Dyson CEO eyes UAE as regional hub

The company is considering a larger investment in the country as it expands into new product areas including electric vehicles


Premium household device manufacturer Dyson is considering the UAE as a regional hub to serve the wider Middle East, its CEO has said.

Jim Rowan told Gulf Business that the British brand had seen 200 per cent growth annually in the country over the last two years and would continue investing into the future.

“We’re starting to look now at using the UAE as a hub for MEA (Middle East and Africa),” he explained.

“The government investments in technology and engineering and of course coupled to the infrastructure we have here makes it a very viable proposition for us to continue to invest here.”

Dyson currently has a workforce of 28 people in the UAE but expects to add another 10 in the immediate future with further hires to follow if the hub plan is put into action.

“If we add a hub it will be more focused on supply chain and logistics aspects – then of course it will growth beyond that,” Rowan said.

“We’re in the middle of that investment profile, how that would look, how many people and what the capital requirements would be.”

However, the CEO suggested there were no plans to shift any manufacturing operations from Dyson’s main bases in Malaysia and the Philippines.

The brand’s latest Pure Cool air purifier towers retail for up to Dhs2,600 ($708) in the UAE and its Cyclone V10 cordless vacuums for Dhs2,400-3000, although Rowan indicated Gulf Cooperation Council sales still make up a “pretty small” percentage of its global revenue, which is led by the US and a rapidly growing Chinese market.

It was reported last month that the company’s billionaire founder had seen his wealth increase by another GBP200m after Dyson’s family-owned parent company recorded a 40 per cent rise in turnover last year to GBP3.5bn ($4.57bn) and 27 per cent rise in profit to GBP801m ($1.1bn).

The dividend payments to Sir James Dyson, who has a net worth of $11bn according to Bloomberg, and other shareholders by Weybourne Group came after Dyson’s first hair dryer “exceeded expectations” during its first full year on the market.

Rowan said Dyson was in New York to announce another addition to the brand’s lineup, later revealed to be $500 hair curlers.

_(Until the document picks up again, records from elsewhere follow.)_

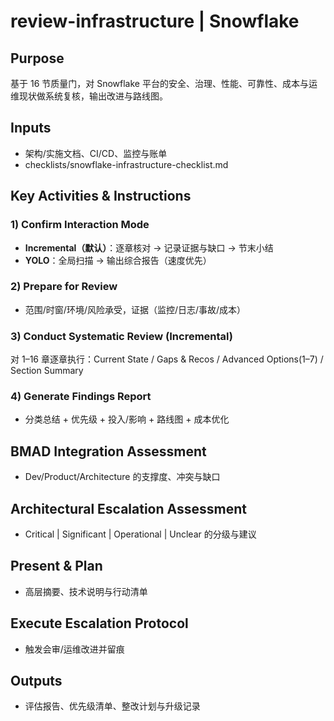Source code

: # review-infrastructure | Snowflake

<!-- BMAD Task Spec -->

## Purpose

基于 16 节质量门，对 Snowflake 平台的安全、治理、性能、可靠性、成本与运维现状做系统复核，输出改进与路线图。

## Inputs

- 架构/实施文档、CI/CD、监控与账单
- checklists/snowflake-infrastructure-checklist.md

## Key Activities & Instructions

### 1) Confirm Interaction Mode

- **Incremental（默认）**：逐章核对 → 记录证据与缺口 → 节末小结
- **YOLO**：全局扫描 → 输出综合报告（速度优先）

### 2) Prepare for Review

- 范围/时窗/环境/风险承受，证据（监控/日志/事故/成本）

### 3) Conduct Systematic Review (Incremental)

对 1–16 章逐章执行：Current State / Gaps & Recos / Advanced Options(1–7) / Section Summary

### 4) Generate Findings Report

- 分类总结 + 优先级 + 投入/影响 + 路线图 + 成本优化

## BMAD Integration Assessment

- Dev/Product/Architecture 的支撑度、冲突与缺口

## Architectural Escalation Assessment

- Critical | Significant | Operational | Unclear 的分级与建议

## Present & Plan

- 高层摘要、技术说明与行动清单

## Execute Escalation Protocol

- 触发会审/运维改进并留痕

## Outputs

- 评估报告、优先级清单、整改计划与升级记录
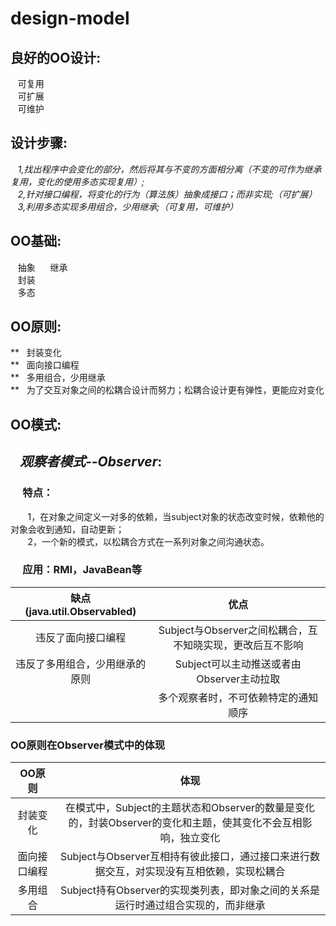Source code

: # design-model

## 良好的OO设计:  
&nbsp;&nbsp;&nbsp;可复用  
&nbsp;&nbsp;&nbsp;可扩展  
&nbsp;&nbsp;&nbsp;可维护  

## 设计步骤:  
&nbsp;&nbsp;&nbsp;*1,找出程序中会变化的部分，然后将其与不变的方面相分离（不变的可作为继承复用，变化的使用多态实现复用）;*  
&nbsp;&nbsp;&nbsp;*2,针对接口编程，将变化的行为（算法族）抽象成接口；而非实现;（可扩展）*  
&nbsp;&nbsp;&nbsp;*3,利用多态实现多用组合，少用继承;（可复用，可维护）*  


## OO基础:  
&nbsp;&nbsp;&nbsp;抽象  
&nbsp;&nbsp;&nbsp;继承  
&nbsp;&nbsp;&nbsp;封装  
&nbsp;&nbsp;&nbsp;多态  
  
## OO原则:  
**&nbsp;&nbsp;&nbsp;封装变化  
**&nbsp;&nbsp;&nbsp;面向接口编程  
**&nbsp;&nbsp;&nbsp;多用组合，少用继承  
**&nbsp;&nbsp;&nbsp;为了交互对象之间的松耦合设计而努力；松耦合设计更有弹性，更能应对变化  

## OO模式:  
## *&nbsp;&nbsp;&nbsp;观察者模式--Observer*:  
### &nbsp;&nbsp;&nbsp;&nbsp;&nbsp;特点：  
&nbsp;&nbsp;&nbsp;&nbsp;&nbsp;&nbsp;&nbsp;1，在对象之间定义一对多的依赖，当subject对象的状态改变时候，依赖他的对象会收到通知，自动更新；  
&nbsp;&nbsp;&nbsp;&nbsp;&nbsp;&nbsp;&nbsp;2，一个新的模式，以松耦合方式在一系列对象之间沟通状态。  
### &nbsp;&nbsp;&nbsp;&nbsp;&nbsp;应用：RMI，JavaBean等


|缺点(java.util.Observabled)|优点|  
|:--:|:--:|
|违反了面向接口编程|Subject与Observer之间松耦合，互不知晓实现，更改后互不影响|
|违反了多用组合，少用继承的原则|Subject可以主动推送或者由Observer主动拉取|
|&nbsp;&nbsp;&nbsp;&nbsp;&nbsp;|多个观察者时，不可依赖特定的通知顺序|

### OO原则在Observer模式中的体现  
|  OO原则  |  体现  |
|:------:|:------:|
|封装变化|在模式中，Subject的主题状态和Observer的数量是变化的，封装Observer的变化和主题，使其变化不会互相影响，独立变化|
|面向接口编程|Subject与Observer互相持有彼此接口，通过接口来进行数据交互，对实现没有互相依赖，实现松耦合|
|多用组合|Subject持有Observer的实现类列表，即对象之间的关系是运行时通过组合实现的，而非继承|
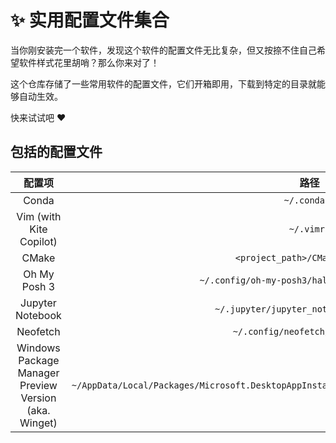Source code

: # :sparkles: 实用配置文件集合

当你刚安装完一个软件，发现这个软件的配置文件无比复杂，但又按捺不住自己希望软件样式花里胡哨？那么你来对了！

这个仓库存储了一些常用软件的配置文件，它们开箱即用，下载到特定的目录就能够自动生效。

快来试试吧 :heart:

## 包括的配置文件

|                配置项                 |                                              路径                                               |
| :-----------------------------------: | :---------------------------------------------------------------------------------------------: |
|                 Conda                 |                                          `~/.condarc`                                           |
|        Vim (with Kite Copilot)        |                                           `~/.vimrc`                                            |
|                 CMake                 |                                 `<project_path>/CMakeLists.txt`                                 |
|             Oh My Posh 3              |                          `~/.config/oh-my-posh3/half-life.schema.json`                          |
|           Jupyter Notebook            |                             `~/.jupyter/jupyter_notebook_config.py`                             |
|               Neofetch                |                                `~/.config/neofetch/config.conf`                                 |
| Windows Package Manager<br />Preview Version (aka. Winget) | `~/AppData/Local/Packages/Microsoft.DesktopAppInstaller_8wekyb3d8bbwe/LocalState/settings.json` |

It hopes the product will be a similar success story.

The company has also committed GBP2bn ($2.6bn) to produce an electric vehicle by 2021 and said in August it planned to invest a GBP116m ($151m) to build 10 miles of test tracks and offices for 2,000 workers at a former Royal Air Force base in England.

It already employee 400 workers at the site, which it purchased in 2016, and is recruiting a further 300.

Rowan said the company thought it was up to the challenge of competing with global car manufacturers and planned to make a “meaningful dent” in the space.

“We’re aware of the risks and the challenges and the competition but we’d never been in the hair dryer market before and now we’re number one in value share within a year.”

He said it was yet to be decided whether Dubai and other regional markets would get access to the vehicle when it first launches.

The company expects to select a manufacturing base “in the next few months”, a process Rowan said would be based on the local skills base and government incentives, before it determines which would be the best launch locations.

Until then, the CEO suggests there are no plans to licence its technology to other manufacturers or partner with one to make it a reality.

“Of course never say never, but the fact is we’ll be designing most of the car ourselves,” he said.

In the more immediate future, Dyson is eyeing expansion into the wider Middle East and Africa from its current presence in 14 markets and is expecting similar double-digit to that seen last year.

“We just went into India at the end of 2017 and again that’s another huge market and Mexico [too] at the end of 2017 that’s another huge potential. We don’t do anything in Latin America or Brazil so we’d be hopeful we can keep our growth curve in the same trajectory.”